(Dataset excerpts)
--- --- ---

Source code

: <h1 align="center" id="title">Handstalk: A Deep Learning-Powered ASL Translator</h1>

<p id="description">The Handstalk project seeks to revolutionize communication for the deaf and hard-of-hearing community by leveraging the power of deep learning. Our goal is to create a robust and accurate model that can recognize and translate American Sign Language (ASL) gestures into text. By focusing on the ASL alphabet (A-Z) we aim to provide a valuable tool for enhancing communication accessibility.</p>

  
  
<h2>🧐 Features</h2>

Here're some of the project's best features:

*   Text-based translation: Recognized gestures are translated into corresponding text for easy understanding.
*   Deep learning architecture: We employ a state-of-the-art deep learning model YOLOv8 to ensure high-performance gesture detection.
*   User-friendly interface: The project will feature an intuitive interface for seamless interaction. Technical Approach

--- --- ---

[What needs to be done]: Copy out all of the material above word for word, keeping every line, tag and symbol unchanged.

[Result of this exercise]:
Source code

: <h1 align="center" id="title">Handstalk: A Deep Learning-Powered ASL Translator</h1>

<p id="description">The Handstalk project seeks to revolutionize communication for the deaf and hard-of-hearing community by leveraging the power of deep learning. Our goal is to create a robust and accurate model that can recognize and translate American Sign Language (ASL) gestures into text. By focusing on the ASL alphabet (A-Z) we aim to provide a valuable tool for enhancing communication accessibility.</p>

  
  
<h2>🧐 Features</h2>

Here're some of the project's best features:

*   Text-based translation: Recognized gestures are translated into corresponding text for easy understanding.
*   Deep learning architecture: We employ a state-of-the-art deep learning model YOLOv8 to ensure high-performance gesture detection.
*   User-friendly interface: The project will feature an intuitive interface for seamless interaction. Technical Approach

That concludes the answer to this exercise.